L'individualisme économique et social pouvait, à la rigueur s'accommoder d'un régime de petite ou de moyenne industrie.
Du moment que la grande industrie se fondait et prenait (dès le milieu du XVIIIe siècle) un sérieux essor, l'isolement de l'ouvrier devenait le facteur de sa misère et de son impuissance, la commune mesure n'existant plus dès lors entre son employeur et lui.
On pouvait dénier, comme le fait le texte de la loi Le Chapelier, leurs « prétendus intérêts communs » à une douzaine, à une vingtaine d'ouvriers travaillant dans le même atelier que leur patron, chacun possédant devant lui une physionomie distincte et une valeur définie. Mais élevez, doublez, multipliez ce nombre, supposez des hommes réunis par centaines, tenez compte de la machine et prenez garde à la spécialisation étroite (qui deviendra taylorienne et rationalisatrice); vous allez voir diminuer le coefficient de puissance personnelle pour chaque employé.

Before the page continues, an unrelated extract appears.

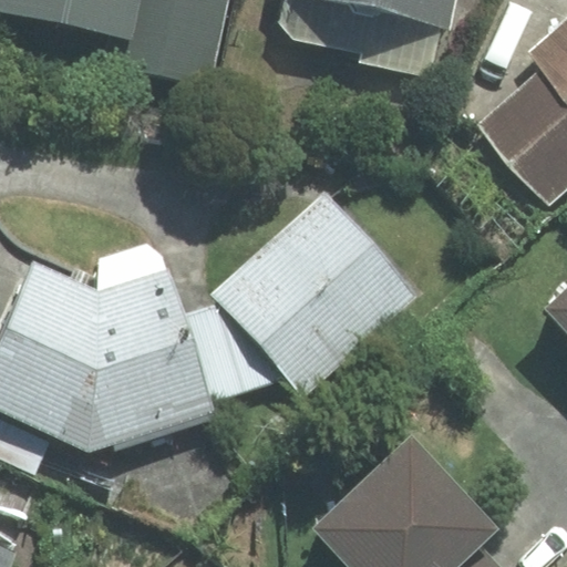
[(0,0),(0,11),(130,37),(136,0),(0,0)]
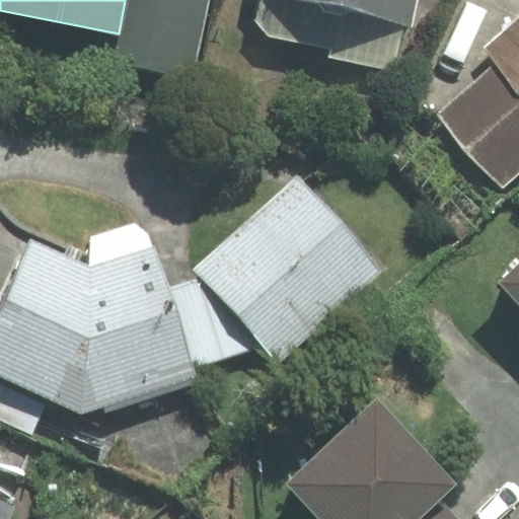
[(194,78),(208,0),(125,0),(119,33),(113,63),(194,78)]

Nivelez cette foule laborieuse sous une direction impersonnelle et anonyme : vous créez nécessairement une catégorie où l'intérêt commun noiera tous les autres, où l'individu s'évanouira dans le groupe. Méconnaître la société qui se formera ainsi sera trouvé d'autant plus absurde et choquant que la grande industrie résultera elle-même d'une « association », quelquefois colossale, de forces patronales, exprimées par leurs capitaux.
Le patronat élevant à ce maximum sa cohérence sociale et le pouvoir d'association permis à l'ouvrier étant tombé à rien, on comprend que le XIXe siècle ait été rempli tout entier des élans du travailleur dépouillé, dépossédé, prolétarisé et s'efforçant de recouvrer au moins une capacité de vie sociale.
La grande industrie aura été la raison d'être, sinon le centre constant de cet effort, qui ne pouvait d'ailleurs que se répéter à tous les étages de l'industrie, même les plus bas.
Quand le désordre coule ainsi de haute source, il doit tout pénétrer.